● **Required work**
Only the lines of the data below from the one with "camera: 20 degrees left, 0 degrees up" through the one with "none -> toy house [110,176,148,243]" are wanted. Repeat them exactly.

● **Dataset content**
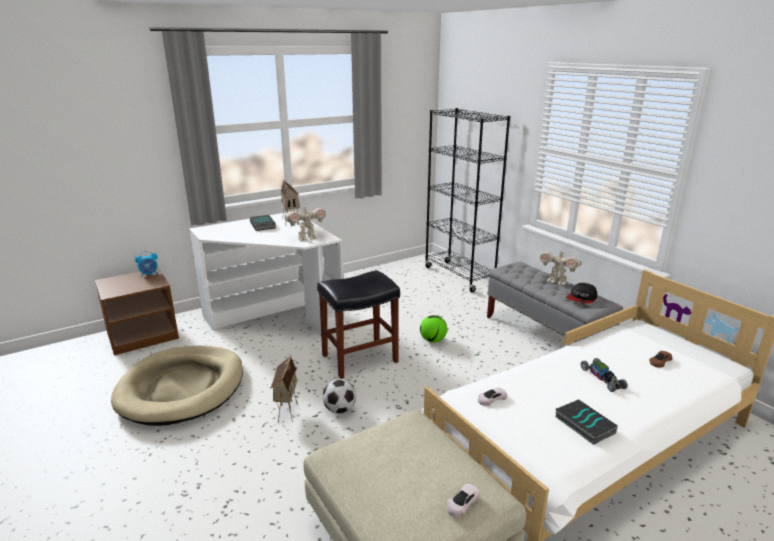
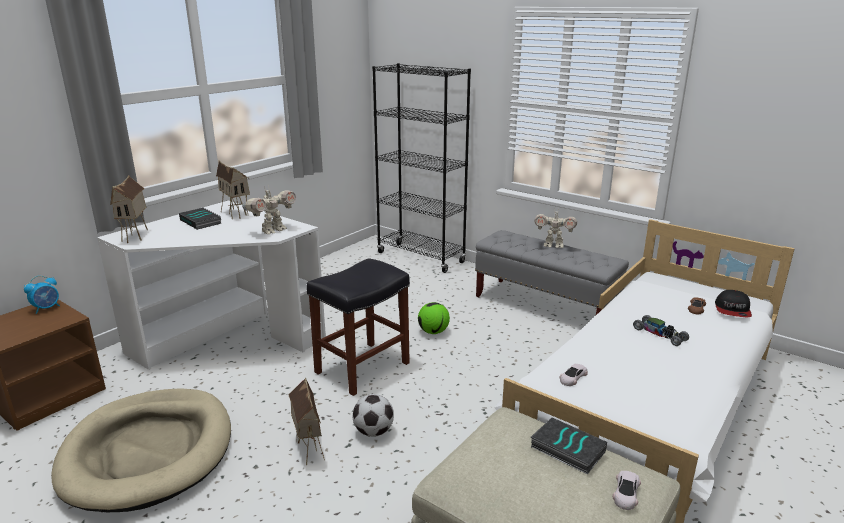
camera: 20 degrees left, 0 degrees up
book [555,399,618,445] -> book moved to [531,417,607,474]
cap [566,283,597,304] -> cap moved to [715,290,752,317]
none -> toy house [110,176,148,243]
---
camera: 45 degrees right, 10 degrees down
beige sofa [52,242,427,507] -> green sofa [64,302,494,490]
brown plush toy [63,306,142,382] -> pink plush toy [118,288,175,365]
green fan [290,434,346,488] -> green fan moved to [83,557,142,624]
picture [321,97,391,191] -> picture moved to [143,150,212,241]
...
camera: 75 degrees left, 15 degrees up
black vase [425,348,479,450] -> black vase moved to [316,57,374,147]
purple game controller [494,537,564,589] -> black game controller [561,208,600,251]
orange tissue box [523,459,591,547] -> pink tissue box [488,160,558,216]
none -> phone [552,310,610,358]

● **Your response**
camera: 20 degrees left, 0 degrees up
book [555,399,618,445] -> book moved to [531,417,607,474]
cap [566,283,597,304] -> cap moved to [715,290,752,317]
none -> toy house [110,176,148,243]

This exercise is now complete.